This really sounds like a stupid question, but I believe it's worth asking:
Due to \$I=C\frac{dU}{dt}\$, and \$C\$ is infinitely large, any minor
change in \$U\$ would result in infinite current, which is obviously
impossible. As a result, the voltage across the capacitor can never
change, so it's always zero, and a voltage drop of zero further
implies a short circuit, no matter in DC or AC.
Could any one tell me which step is wrong here?
I got it:
- The higher the frequency of the signal, the easier it can pass.
- The larger the capacitor, the easier the signal can pass.
When we say "a large capacitor is a DC open circuit", it actually means "After 5RC (time constant), no DC signal can pass a capacitor, although it's very large."
Clarification:
In fact, 5RC only gets you to 99% of the steady state condition, rather than 100%. However, it's reasonable to simply consider it as 0 in practice, because it's too small to care.
Best Answer
Did you ever pick up a telescope, hold the wrong end to your eye, and find you can't make sense of what you see?

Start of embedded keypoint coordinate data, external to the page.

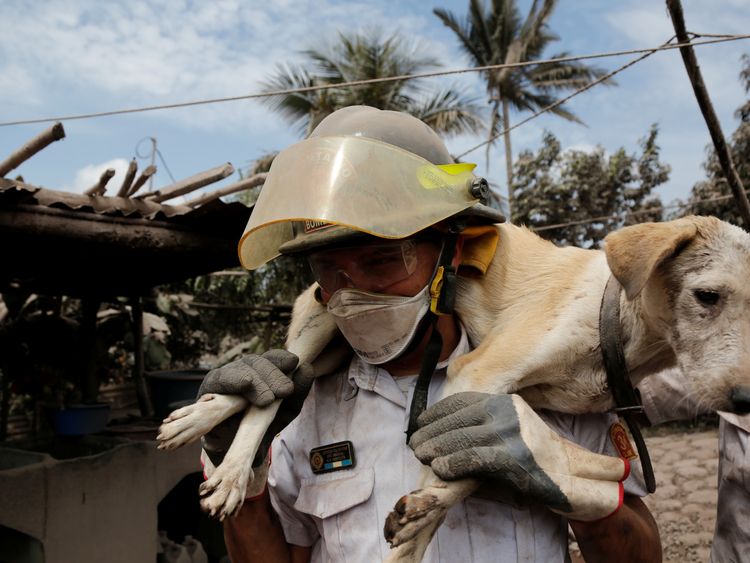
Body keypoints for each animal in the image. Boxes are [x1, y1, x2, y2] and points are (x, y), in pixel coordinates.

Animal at [156, 215, 750, 560]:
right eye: (707, 296)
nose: (744, 400)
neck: (617, 327)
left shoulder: (496, 407)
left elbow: (468, 466)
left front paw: (422, 514)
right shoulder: (480, 369)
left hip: (327, 356)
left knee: (281, 386)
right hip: (319, 323)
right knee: (271, 392)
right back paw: (219, 454)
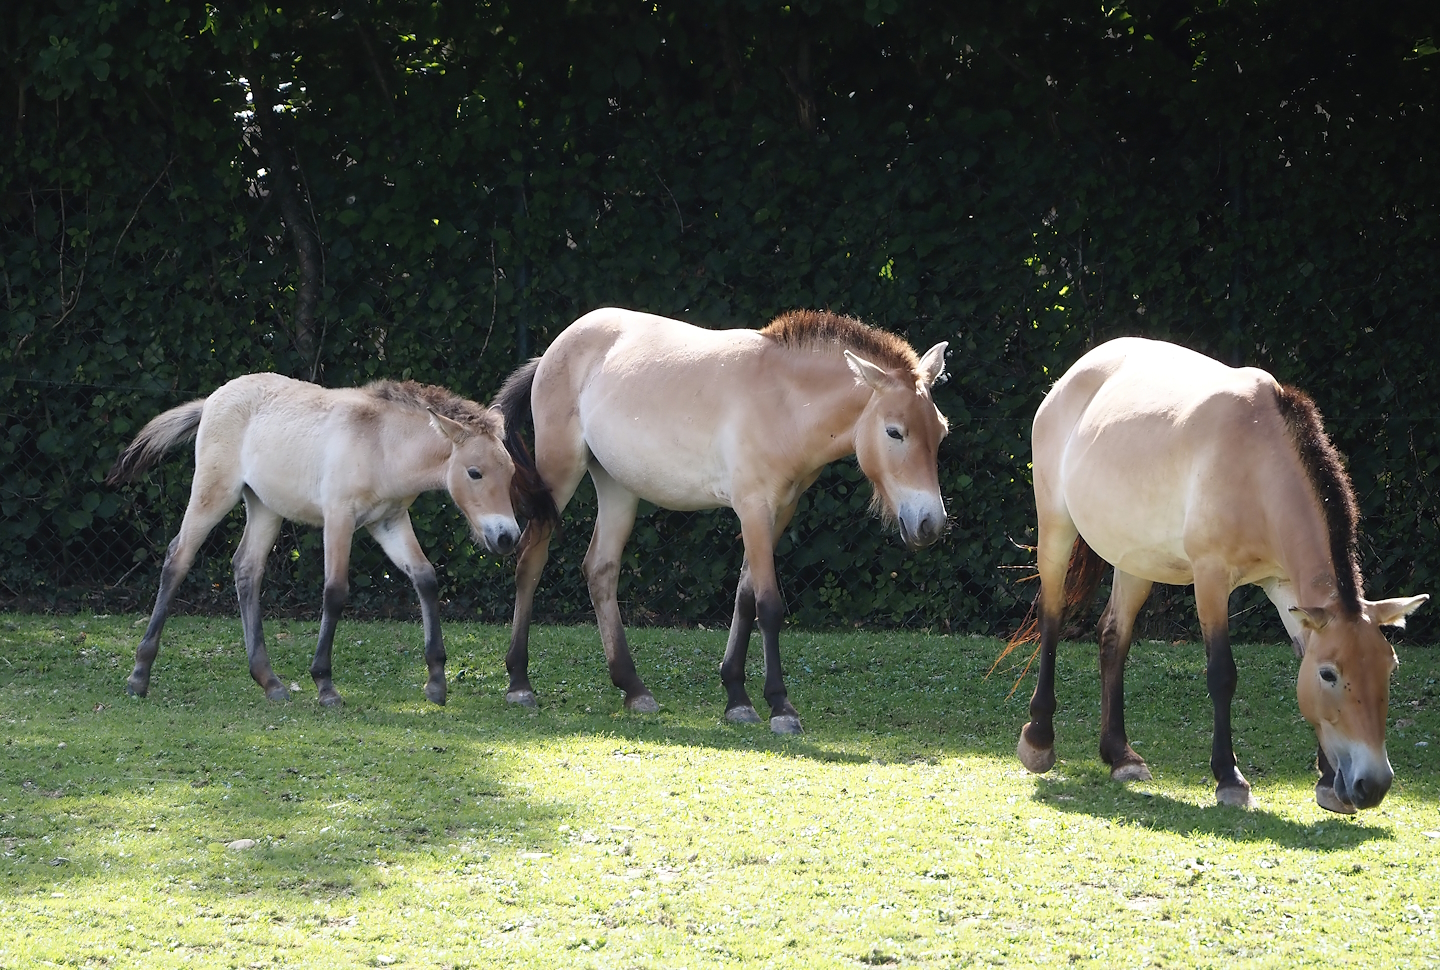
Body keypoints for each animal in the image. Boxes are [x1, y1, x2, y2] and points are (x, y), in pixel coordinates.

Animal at [105, 373, 522, 706]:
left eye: (512, 472)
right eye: (474, 472)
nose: (507, 537)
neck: (381, 444)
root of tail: (212, 400)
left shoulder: (389, 521)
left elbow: (426, 578)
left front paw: (436, 682)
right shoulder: (339, 519)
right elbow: (335, 592)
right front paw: (325, 686)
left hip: (264, 506)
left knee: (247, 569)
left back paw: (270, 682)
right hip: (214, 493)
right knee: (178, 558)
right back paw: (139, 676)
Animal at [494, 307, 950, 732]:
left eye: (941, 432)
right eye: (894, 432)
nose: (930, 523)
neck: (784, 401)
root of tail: (557, 347)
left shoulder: (779, 513)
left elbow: (744, 598)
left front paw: (737, 698)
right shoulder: (754, 509)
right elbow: (768, 605)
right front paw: (781, 708)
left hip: (617, 486)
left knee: (600, 570)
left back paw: (634, 689)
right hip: (559, 475)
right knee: (530, 562)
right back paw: (520, 684)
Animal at [1010, 336, 1426, 812]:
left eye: (1389, 668)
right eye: (1330, 675)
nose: (1371, 785)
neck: (1259, 465)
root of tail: (1070, 377)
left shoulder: (1284, 585)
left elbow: (1301, 652)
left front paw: (1325, 779)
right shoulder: (1211, 579)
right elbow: (1222, 673)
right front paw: (1229, 778)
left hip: (1135, 559)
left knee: (1113, 636)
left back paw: (1121, 757)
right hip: (1056, 528)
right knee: (1052, 616)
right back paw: (1040, 739)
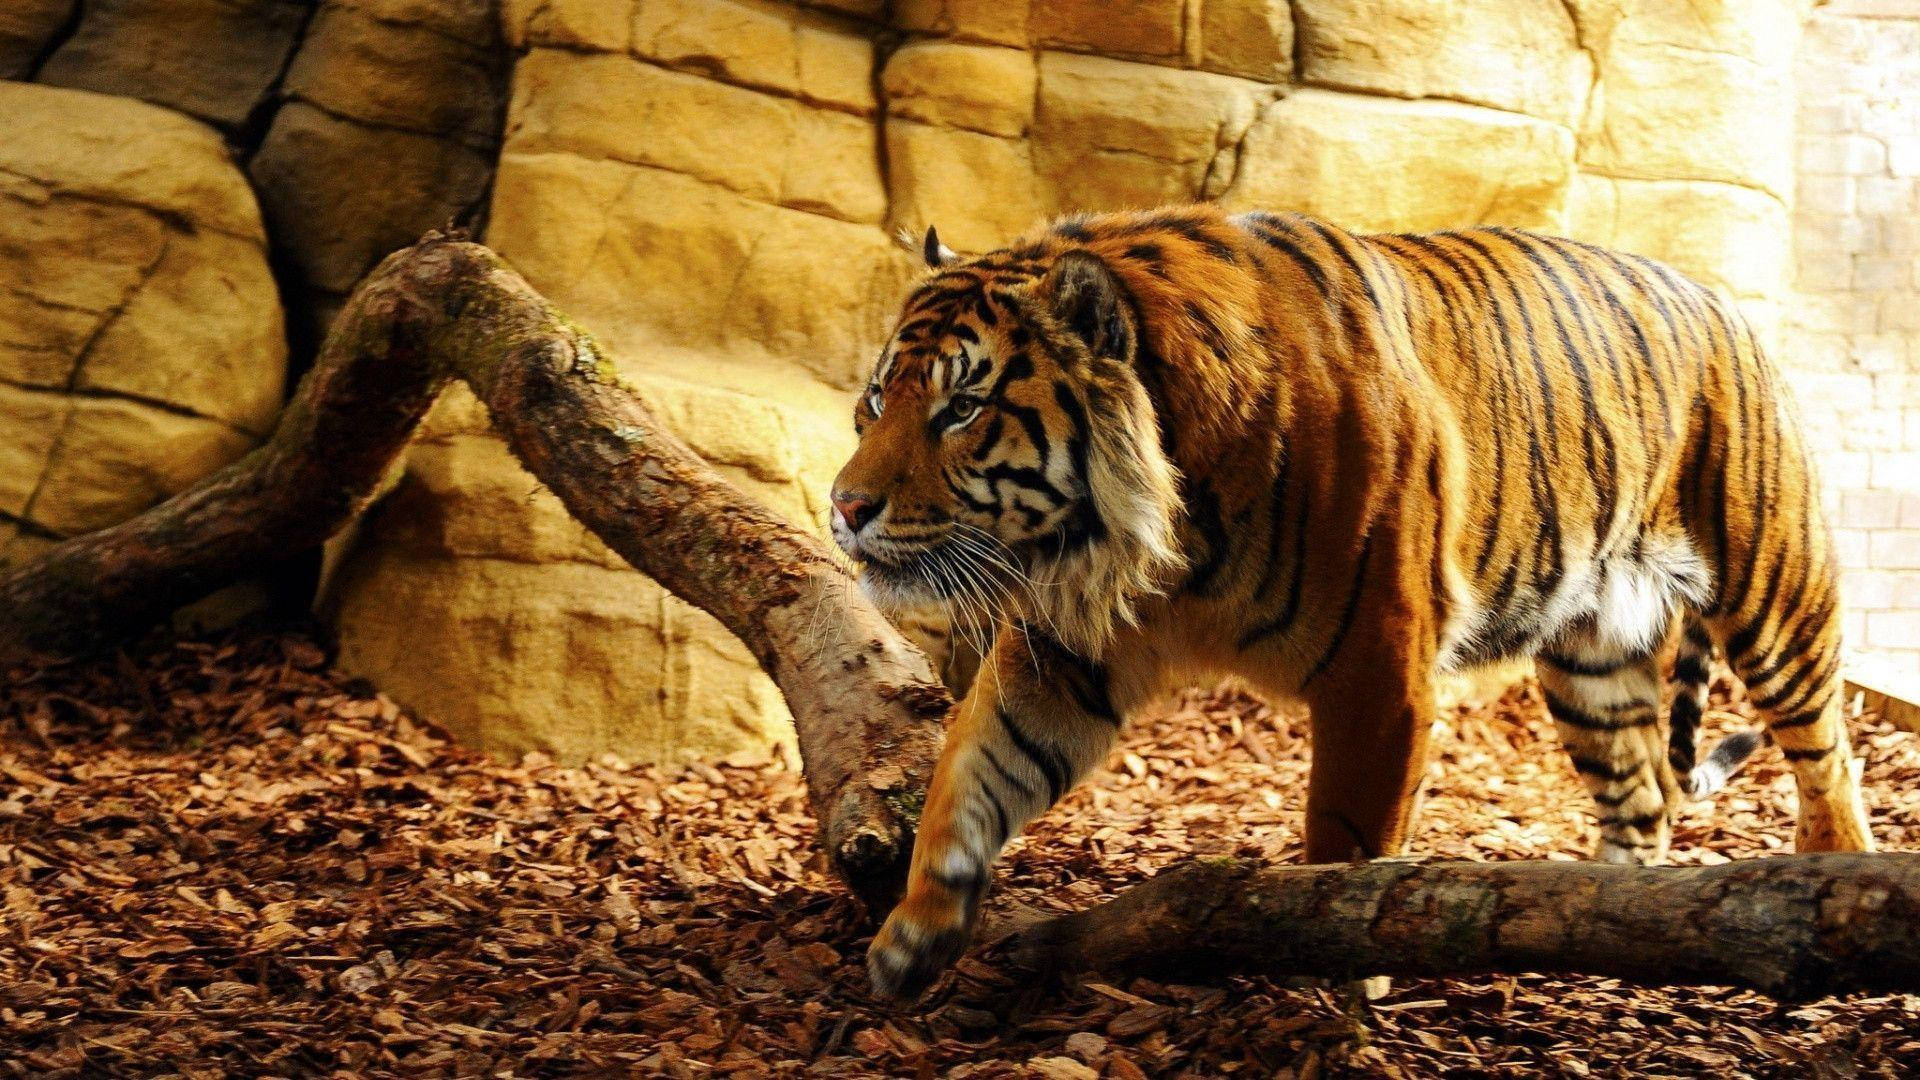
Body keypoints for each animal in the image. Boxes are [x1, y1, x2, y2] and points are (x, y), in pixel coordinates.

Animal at [827, 205, 1876, 1000]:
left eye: (961, 409)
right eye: (876, 400)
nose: (843, 507)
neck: (1151, 537)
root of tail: (1722, 301)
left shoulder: (1378, 672)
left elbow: (1341, 846)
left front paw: (1329, 986)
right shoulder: (1066, 650)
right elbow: (972, 769)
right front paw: (914, 934)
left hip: (1775, 593)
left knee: (1828, 753)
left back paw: (1829, 872)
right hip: (1592, 657)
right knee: (1644, 794)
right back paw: (1604, 920)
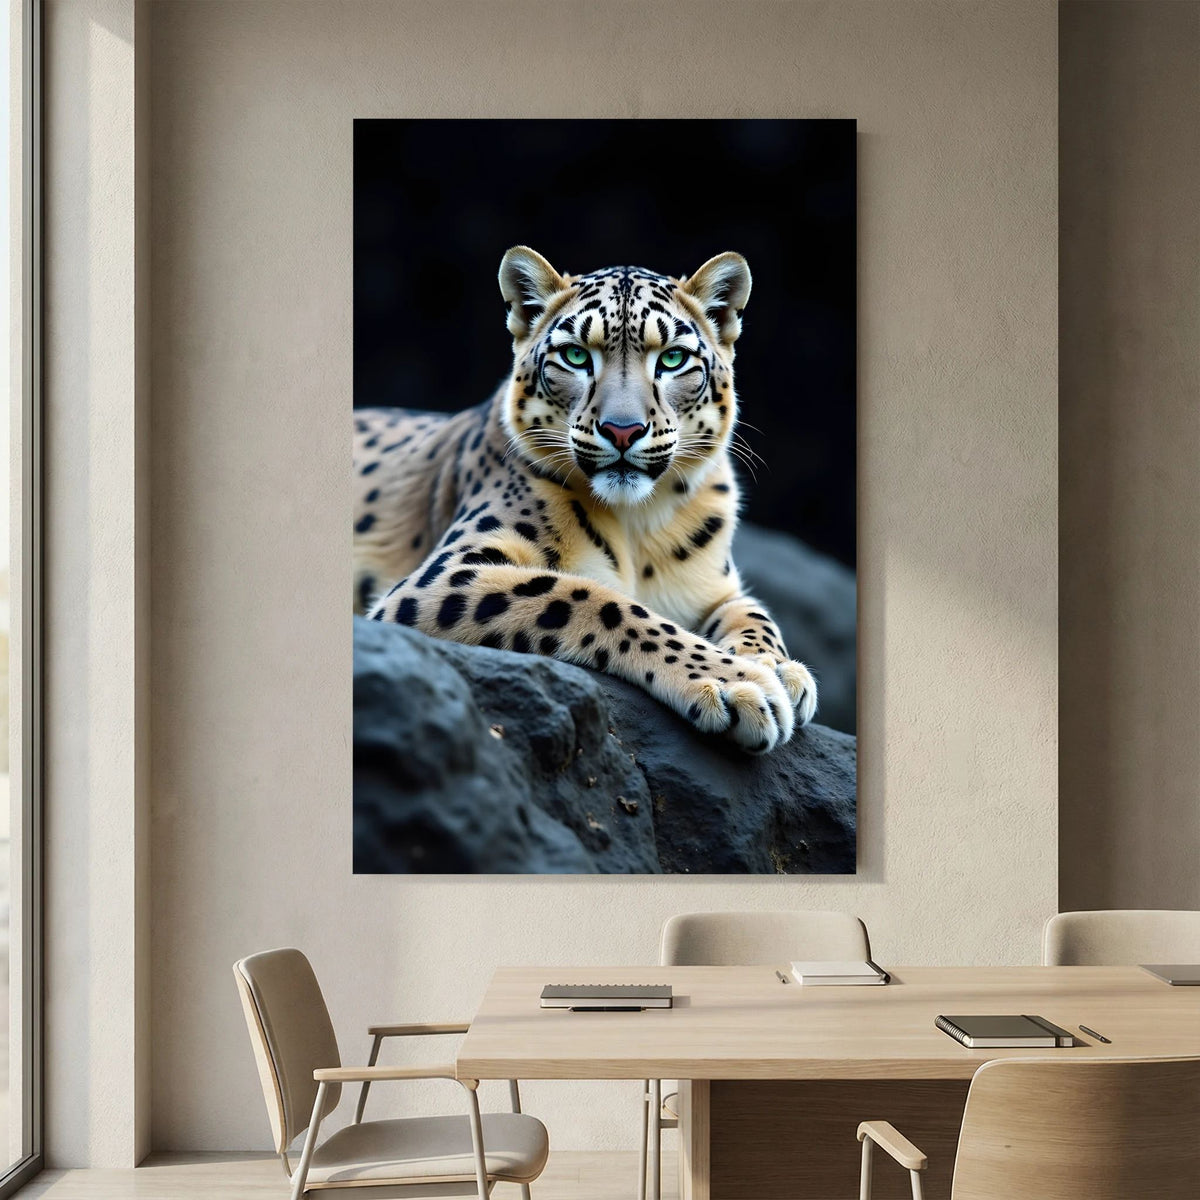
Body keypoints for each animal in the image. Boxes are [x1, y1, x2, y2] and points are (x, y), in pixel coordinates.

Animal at [353, 246, 817, 753]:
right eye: (576, 355)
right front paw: (740, 682)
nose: (623, 429)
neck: (639, 525)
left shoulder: (715, 588)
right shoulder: (445, 574)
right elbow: (589, 597)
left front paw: (779, 668)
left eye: (673, 358)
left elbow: (755, 614)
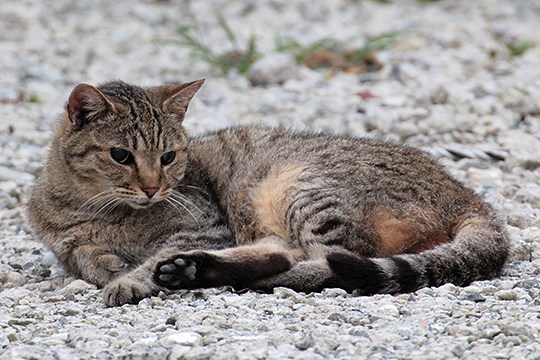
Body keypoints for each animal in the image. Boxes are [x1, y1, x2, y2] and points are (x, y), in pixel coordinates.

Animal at [27, 79, 510, 306]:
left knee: (324, 264)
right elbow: (81, 254)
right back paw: (194, 270)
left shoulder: (204, 226)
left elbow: (144, 261)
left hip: (297, 188)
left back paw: (220, 276)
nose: (153, 187)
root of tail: (465, 192)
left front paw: (127, 279)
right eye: (121, 155)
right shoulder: (63, 242)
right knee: (285, 253)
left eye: (168, 157)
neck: (95, 207)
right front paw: (108, 263)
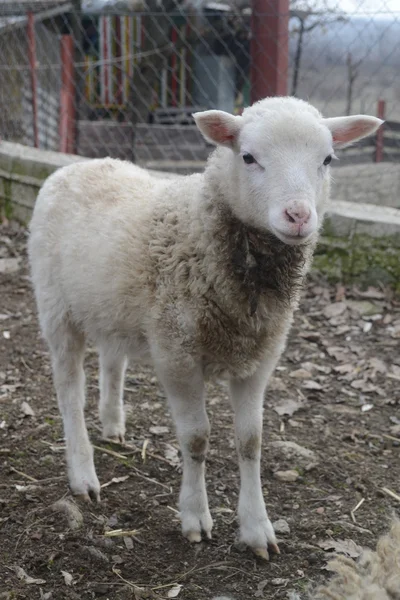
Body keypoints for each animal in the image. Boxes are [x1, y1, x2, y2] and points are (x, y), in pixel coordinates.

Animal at [26, 96, 382, 560]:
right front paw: (195, 516)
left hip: (114, 308)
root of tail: (78, 166)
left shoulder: (260, 357)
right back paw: (83, 473)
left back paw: (113, 424)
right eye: (248, 157)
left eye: (327, 159)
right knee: (69, 392)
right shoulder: (176, 354)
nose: (299, 215)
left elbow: (251, 441)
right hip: (57, 309)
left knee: (112, 358)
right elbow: (196, 439)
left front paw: (257, 528)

The only thing wrong with using this telescope to see how an infinite capacitance behaves
\$I=C\frac{dU}{dt}\$
is that you aren't holding the useful end to your eye.
Try it this way round
\$\frac{dU}{dt}=\frac{I}{C}\$
What this equation means is that you can shove any finite amount of current, however large, into an infinite capacitor, and its voltage will not change. This is a convenient approximation for the behaviour of 'very large' capacitors, whose voltage 'does not change much' during operation. LTSpice has an infinite capacitor, and I would guess most other spices do as well. These are useful for approximating coupling or decoupling capacitors, when you are not interested in their deviation from ideal.
Now if you rephrase your question as 'I have a component whose terminal voltage cannot change, and I change its terminal voltage ...', well, you get what you get.
You might want to edit your title so that says 'DC short circuit'.